Dans les zones à risques, en bord de mer et le long de la rivière, les riverains peuvent constater par eux-mêmes la montée du niveau des eaux, alors que les pluies sont encore limitées. Mais la grande majorité dit encore attendre avant d'éventuellement partir de chez eux, contre toutes les consignes des autorités.
« Beaucoup d'habitants sont des Saint-Thomas, ils attendent de voir pour croire, ils refusent de se déplacer et restent chez eux, estime la maire du Cap Haïtien, Yvrose Pierre. La pluie n'est pas encore très forte et le vent n'est pas encore fort donc les gens vont et viennent, certains sont au marché pour chercher leur pain quotidien parce qu'ils vivent au jour le jour : on ne peut pas les en empêcher de sortir. »
L'élue locale assure avoir tout fait pour avertir ses administrés et lance un appel à suivre les consignes. « On demande à tous ceux qui habitent en bord de rivière, même ceux en dehors de la commune de Cap Haïtien, ceux qui habitent au bord de la mer : quittez ces zones afin de sauver votre vie. Ceux qui vont mourir, ces gens seront responsables de leurs cadavres parce qu'on aura tout fait pour les évacuer. »

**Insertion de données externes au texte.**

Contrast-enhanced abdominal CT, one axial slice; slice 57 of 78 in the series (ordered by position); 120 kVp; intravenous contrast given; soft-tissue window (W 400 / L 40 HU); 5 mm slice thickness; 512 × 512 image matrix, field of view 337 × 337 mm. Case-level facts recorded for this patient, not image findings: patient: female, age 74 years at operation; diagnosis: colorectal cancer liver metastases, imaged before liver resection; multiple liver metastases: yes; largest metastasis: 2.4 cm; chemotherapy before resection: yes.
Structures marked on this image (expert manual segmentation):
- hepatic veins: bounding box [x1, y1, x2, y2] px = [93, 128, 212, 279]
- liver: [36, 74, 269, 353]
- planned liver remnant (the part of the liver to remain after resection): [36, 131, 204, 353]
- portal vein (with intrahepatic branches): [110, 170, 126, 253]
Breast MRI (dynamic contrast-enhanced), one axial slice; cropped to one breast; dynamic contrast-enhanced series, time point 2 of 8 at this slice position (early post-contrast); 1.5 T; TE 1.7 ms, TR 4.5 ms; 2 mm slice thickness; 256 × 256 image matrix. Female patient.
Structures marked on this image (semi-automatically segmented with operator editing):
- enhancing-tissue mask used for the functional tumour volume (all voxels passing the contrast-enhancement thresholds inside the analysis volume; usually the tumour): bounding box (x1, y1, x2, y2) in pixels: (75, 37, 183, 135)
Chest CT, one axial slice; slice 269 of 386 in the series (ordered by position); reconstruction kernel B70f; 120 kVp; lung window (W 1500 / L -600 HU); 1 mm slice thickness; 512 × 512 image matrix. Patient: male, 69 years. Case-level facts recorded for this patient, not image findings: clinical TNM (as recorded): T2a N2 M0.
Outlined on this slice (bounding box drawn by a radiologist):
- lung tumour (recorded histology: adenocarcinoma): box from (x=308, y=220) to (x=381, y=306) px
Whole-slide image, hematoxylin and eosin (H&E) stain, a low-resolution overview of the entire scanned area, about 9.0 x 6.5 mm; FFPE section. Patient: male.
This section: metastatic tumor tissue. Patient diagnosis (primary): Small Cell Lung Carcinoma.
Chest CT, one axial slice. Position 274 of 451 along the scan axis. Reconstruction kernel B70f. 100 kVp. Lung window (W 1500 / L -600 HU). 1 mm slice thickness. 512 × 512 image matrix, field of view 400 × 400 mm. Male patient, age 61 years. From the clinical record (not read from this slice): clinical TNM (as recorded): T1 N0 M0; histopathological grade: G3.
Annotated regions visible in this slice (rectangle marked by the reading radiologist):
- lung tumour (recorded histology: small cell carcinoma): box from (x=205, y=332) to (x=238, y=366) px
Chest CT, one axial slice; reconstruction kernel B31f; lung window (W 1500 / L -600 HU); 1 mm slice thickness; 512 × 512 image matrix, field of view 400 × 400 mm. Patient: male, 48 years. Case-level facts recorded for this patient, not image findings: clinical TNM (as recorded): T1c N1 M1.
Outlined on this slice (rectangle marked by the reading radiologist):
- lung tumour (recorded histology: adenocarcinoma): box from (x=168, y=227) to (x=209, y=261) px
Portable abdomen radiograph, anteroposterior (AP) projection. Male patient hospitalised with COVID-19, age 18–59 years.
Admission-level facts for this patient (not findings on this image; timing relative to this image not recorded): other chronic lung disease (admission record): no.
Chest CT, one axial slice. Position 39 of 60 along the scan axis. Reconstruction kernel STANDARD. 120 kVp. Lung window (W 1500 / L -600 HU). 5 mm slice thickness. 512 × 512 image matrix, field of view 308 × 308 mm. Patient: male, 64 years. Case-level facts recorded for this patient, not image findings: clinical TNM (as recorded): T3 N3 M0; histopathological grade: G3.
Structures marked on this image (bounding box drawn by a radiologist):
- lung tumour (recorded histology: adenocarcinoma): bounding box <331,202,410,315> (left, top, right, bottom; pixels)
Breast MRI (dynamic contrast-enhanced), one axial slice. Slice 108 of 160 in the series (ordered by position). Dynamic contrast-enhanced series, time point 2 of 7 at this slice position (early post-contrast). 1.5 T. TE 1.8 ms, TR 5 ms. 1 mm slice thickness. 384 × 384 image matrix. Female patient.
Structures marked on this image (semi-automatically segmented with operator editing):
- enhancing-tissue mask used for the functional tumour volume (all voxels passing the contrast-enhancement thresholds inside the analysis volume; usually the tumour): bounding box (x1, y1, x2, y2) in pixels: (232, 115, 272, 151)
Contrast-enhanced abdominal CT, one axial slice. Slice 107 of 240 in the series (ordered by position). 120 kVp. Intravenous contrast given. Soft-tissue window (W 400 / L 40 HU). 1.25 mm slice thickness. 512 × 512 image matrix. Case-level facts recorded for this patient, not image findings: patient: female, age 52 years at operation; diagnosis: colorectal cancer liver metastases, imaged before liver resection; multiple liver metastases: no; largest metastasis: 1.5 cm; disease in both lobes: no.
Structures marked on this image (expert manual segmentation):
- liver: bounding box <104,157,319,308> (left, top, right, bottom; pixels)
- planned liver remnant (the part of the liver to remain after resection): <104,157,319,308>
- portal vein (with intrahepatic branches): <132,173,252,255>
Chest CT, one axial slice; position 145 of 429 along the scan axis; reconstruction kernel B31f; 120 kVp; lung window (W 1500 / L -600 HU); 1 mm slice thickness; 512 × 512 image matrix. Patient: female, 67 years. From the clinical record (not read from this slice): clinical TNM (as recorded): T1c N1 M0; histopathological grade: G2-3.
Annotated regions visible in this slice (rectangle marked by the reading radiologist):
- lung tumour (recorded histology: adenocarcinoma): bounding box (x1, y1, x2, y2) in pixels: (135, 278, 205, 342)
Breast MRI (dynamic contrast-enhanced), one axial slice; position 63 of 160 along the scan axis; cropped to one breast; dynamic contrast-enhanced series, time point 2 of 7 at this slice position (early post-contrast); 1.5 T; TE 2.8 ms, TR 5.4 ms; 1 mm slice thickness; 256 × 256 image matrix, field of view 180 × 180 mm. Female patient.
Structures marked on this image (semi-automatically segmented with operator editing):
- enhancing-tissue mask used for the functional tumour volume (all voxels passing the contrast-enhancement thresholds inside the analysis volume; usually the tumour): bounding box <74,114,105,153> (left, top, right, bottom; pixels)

Prochaine direction, Cuba et la Floride
Après Haïti, Irma se dirigera vers Cuba où les autorités, toujours très réactifs face aux intempéries, ont déjà pris des précautions. Près de 10 000 touristes étrangers ont été placés en lieu-sûr.
En alerte également, les autorités américaines, car l'ouragan est attendu en Floride samedi, donc après-demain. Le gouverneur de l'Etat de Géorgie vient d'ordonner l'évacuation obligatoire des zones côtières. En Floride, plus de 200 000 personnes ont été appelées quitter le littoral.
A l’heure actuelle, plus d'un million de personnes ont d'ores et déjà été affectées par Irma, un nombre qui pourrait grimper à 26 millions selon la Croix-Rouge.
Dans les îles de Saint-Martin et Saint-Barthélemy, encore difficiles d'accès, les dégâts matériels sont impressionnants : toitures arrachées, inondations, villes et paysages dévastés. Irma est tout simplement l'ouragan le plus puissant jamais enregistré dans l'Atlantique. Il a d’ores et déjà fait 5 morts sur l'île de Saint-Martin, 3 à Porto Rico. Un bilan encore provisoire et qui pourrait s'alourdir.